Intel’s Architecture Day was held yesterday and brought announcements of three new technologies. Intel shared details of a new 3D stacking technology for logic chips, a brand new CPU architecture for desktop and server, and some surprising developments on the iGPU front. Oh, and they mentioned that whole discrete GPU thing…

3D Stacking for Logic Chips

First we have Foveros, a new 3D packaging technology that follows Intel’s previous EMIB (Embedded Multi-die Interconnect Bridge) 2D packaging technology and enables die-stacking of high-performance logic chips for the first time.

“Foveros paves the way for devices and systems combining high-performance, high-density and low-power silicon process technologies. Foveros is expected to extend die stacking beyond traditional passive interposers and stacked memory to high-performance logic, such as CPU, graphics and AI processors for the first time.”
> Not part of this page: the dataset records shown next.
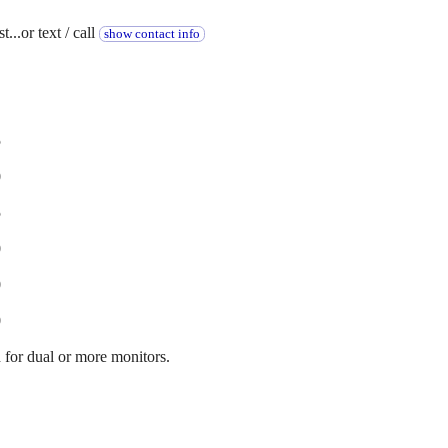
...or text / call
show contact info
5
0
5
0
0
0
for dual or more monitors.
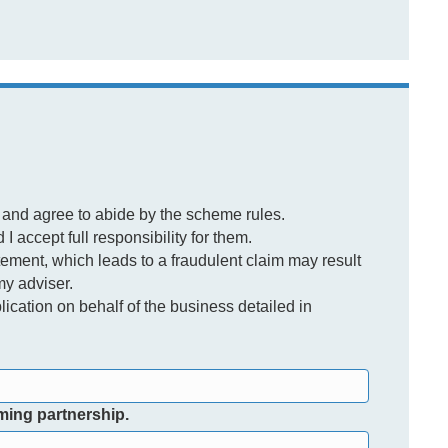
 and agree to abide by the scheme rules.
I accept full responsibility for them.
tement, which leads to a fraudulent claim may result
my adviser.
lication on behalf of the business detailed in
rming partnership.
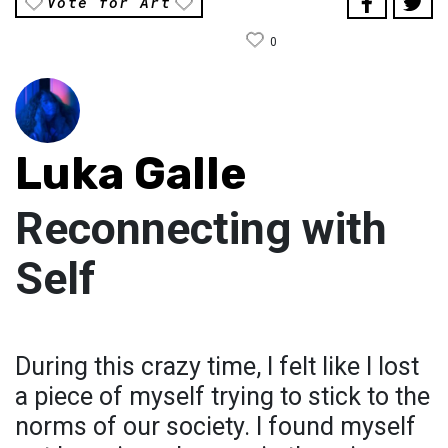
Vote for Art
0
Luka Galle
Reconnecting with
Self
During this crazy time, I felt like I lost
a piece of myself trying to stick to the
norms of our society. I found myself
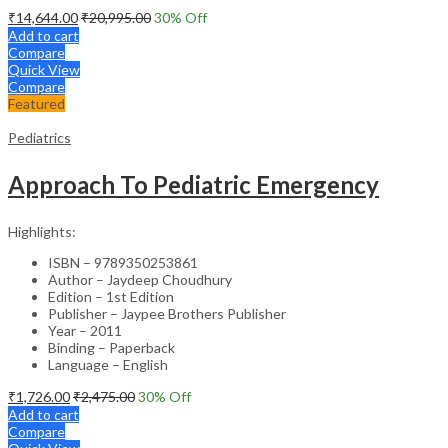
₹
14,644.00
₹
20,995.00
30
% Off
Add to cart
Compare
Quick View
Compare
Featured
Pediatrics
Approach To Pediatric Emergency
Highlights:
ISBN – 9789350253861
Author – Jaydeep Choudhury
Edition – 1st Edition
Publisher – Jaypee Brothers Publisher
Year – 2011
Binding – Paperback
Language – English
₹
1,726.00
₹
2,475.00
30
% Off
Add to cart
Compare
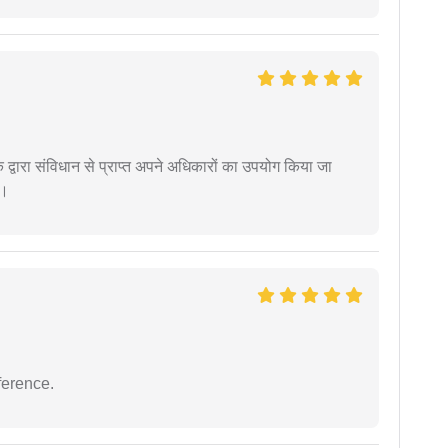
द्वारा संविधान से प्राप्त अपने अधिकारों का उपयोग किया जा
ं।
ference.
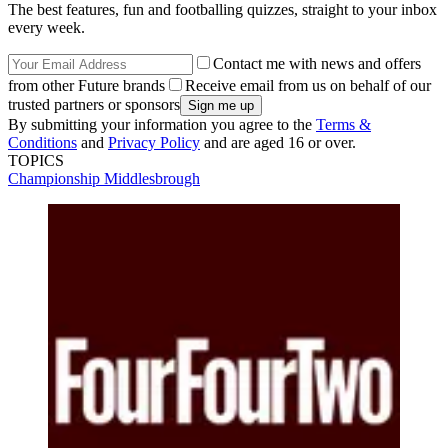
The best features, fun and footballing quizzes, straight to your inbox
every week.
Contact me with news and offers
from other Future brands
Receive email from us on behalf of our
trusted partners or sponsors
By submitting your information you agree to the
Terms &
Conditions
and
Privacy Policy
and are aged 16 or over.
TOPICS
Championship
Middlesbrough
Foveros will allow for a new “chiplet” paradigm, as “I/O, SRAM, and power delivery circuits can be fabricated in a base die and high-performance logic chiplets are stacked on top”. This new approach would permit design elements to be “mixed and matched”, and allow new device form-factors to be realized as products can be broken up into these smaller chiplets.

The first range of products using this technology are expected to launch in the second half of 2019, beginning with a product that Intel states “will combine a high-performance 10nm compute-stacked chiplet with a low-power 22FFL base die,” which Intel says “will enable the combination of world-class performance and power efficiency in a small form factor”.

Intel Sunny Cove Processors – Coming Late 2019

Next up is the announcement of a brand new CPU architecture with Sunny Cove, which will be the basis of Intel’s next generation Core and Xeon processors in 2019. No mention of 10nm was made, so it is unclear if Intel’s planned transition from 14nm is happening with this launch (the last Xeon roadmap showed a 10 nm transition with "Ice Lake" in 2020).

Intel states that Sonny Cove is “designed to increase performance per clock and power efficiency for general purpose computing tasks” with new features included “to accelerate special purpose computing tasks like AI and cryptography”.

Intel provided this list of Sunny Cove’s features:

  • Enhanced microarchitecture to execute more operations in parallel.
  • New algorithms to reduce latency.
  • Increased size of key buffers and caches to optimize data-centric workloads.
  • Architectural extensions for specific use cases and algorithms. For example, new performance-boosting instructions for cryptography, such as vector AES and SHA-NI,  and other critical use cases like compression and decompression.

Integrated Graphics with 2x Performance

Intel slide image via ComputerBase

Intel did reveal next-gen graphics, though it was a new generation of the company’s integrated graphics announced at the event. The update is nonetheless significant, with the upcoming Gen11 integrated GPU “expected to double the computing performance-per-clock compared to Intel Gen9 graphics” thanks to a huge increase in Execution Units, from 24 EUs with Gen9 to 64 EUs with Gen11. This will provide “>1 TFLOPS performance capability”, according to Intel, who states that the new Gen11 graphics are also expected to feature advanced media encode/decode, supporting “4K video streams and 8K content creation in constrained power envelopes”.

And finally, though hardly a footnote, the new Gen11 graphics will feature Intel Adaptive Sync technology, which was a rumored feature of upcoming discrete GPU products from Intel.

Discrete GPUs?

And now for that little part about discrete graphics: At the event Intel simply “reaffirmed its plan to introduce a discrete graphics processor by 2020”. Nothing new here, and this obviously means that we won’t be seeing a new discrete GPU from Intel in 2019 – though the beefed-up Gen11 graphics should provide a much needed boost to Intel’s graphics offering when Sonny Cove launches “late next year”.